The typical vaccine induces the immune system to produce antibodies against the pathogen you’re trying to fight. The antibodies produced from the vaccine bind to the virus or bacteria and neutralize it. “In this case, we’ve made a vaccine that generates antibodies against a chemical,” says Haile.
Ideally, when a vaccinated individual takes a drug that contains fentanyl or fentanyl derivatives, the antibodies produced by the vaccine bind to the drug and prevent it from getting into receptors in the brain. They hold the drug in the bloodstream until the body can eliminate it. Since fentanyl can’t enter the brain, the drug cannot cause addiction, and it can’t cause the physical symptoms that lead to overdose deaths. Additionally, says Haile, “the vaccine doesn’t allow drug users to feel the euphoric effects of fentanyl.”
In preclinical experiments, the vaccine worked for about 5 to 6 months in rodent models, which, says Haile, “is a while in the life of a rat.” Whether that will occur in humans in a similar way is what researchers will be looking for in the first clinical trials that will be coming up.
The hope is that the vaccine could be used as a “relapse prevention agent.” For those who have gone into drug treatment and are taking medication like buprenorphine or methadone, potentially getting vaccinated could avoid relapse and the risk of dying from a drug overdose. When an individual has detoxed from a drug, their tolerance is reduced, and they’re more likely to die from overdosing if they relapse.

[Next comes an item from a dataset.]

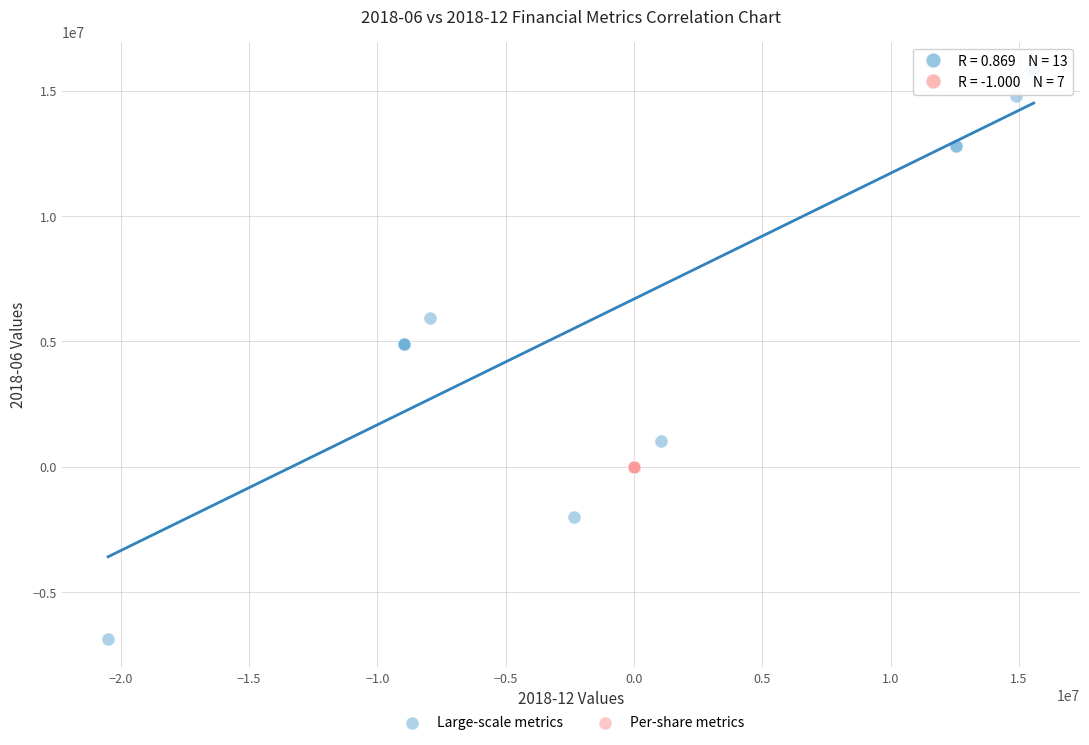

Which series contains the highest Y value?

Large-scale metrics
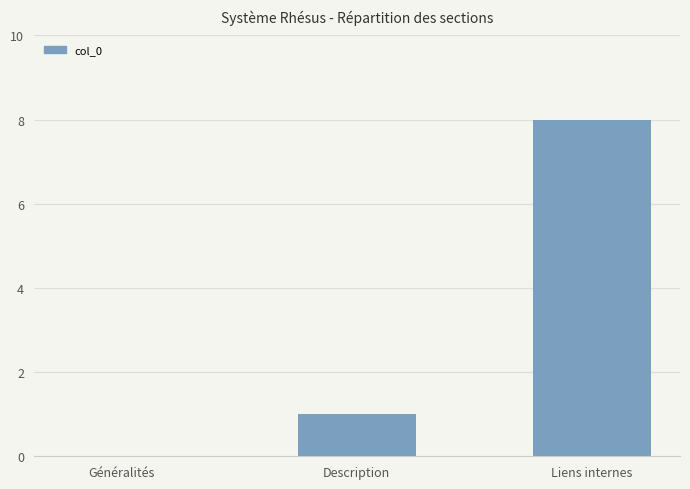

Is it true that the value at Généralités is 3?

False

Read More: Is Methadone Safe for Pain?
What’s Next for the Anti Fentanyl Vaccine?
While it’s an interesting concept, it’s far from being available to drug users. The lab has started manufacturing a clinical-grade vaccine which researchers hope to have available in the next five months. From there, the lab will begin toxicology testing in animals, and then that research will be submitted to the FDA for approval.
If it’s successful, the next step is human clinical trials which presumably could take 12 to 18 months. Haile says that certain parts of the vaccine are already available in other vaccines, and other parts have been in human clinical trials before. He hopes that the trials will be fast-tracked because of the dire need. This isn’t the first vaccine like this, vaccines have been developed to protect against morphine in the 1970s and another to protect against cocaine.
According to Katharine Neill Harris, a researcher in drug policy at Rice University’s Baker Institute for Public Policy, assuming that it’s shown to be effective in humans, the vaccine has the potential to reduce fentanyl-related deaths in drug users looking to avoid fentanyl entirely.
“Those who receive the vaccine would be protected from that exposure if they take fentanyl-adulterated drugs,” she says.
For Harris, this is just one tool in the overdose toolbox that we can use to keep people alive. The problem is getting worse, not better, and it will take both innovative ideas and an open mind to turn the tide.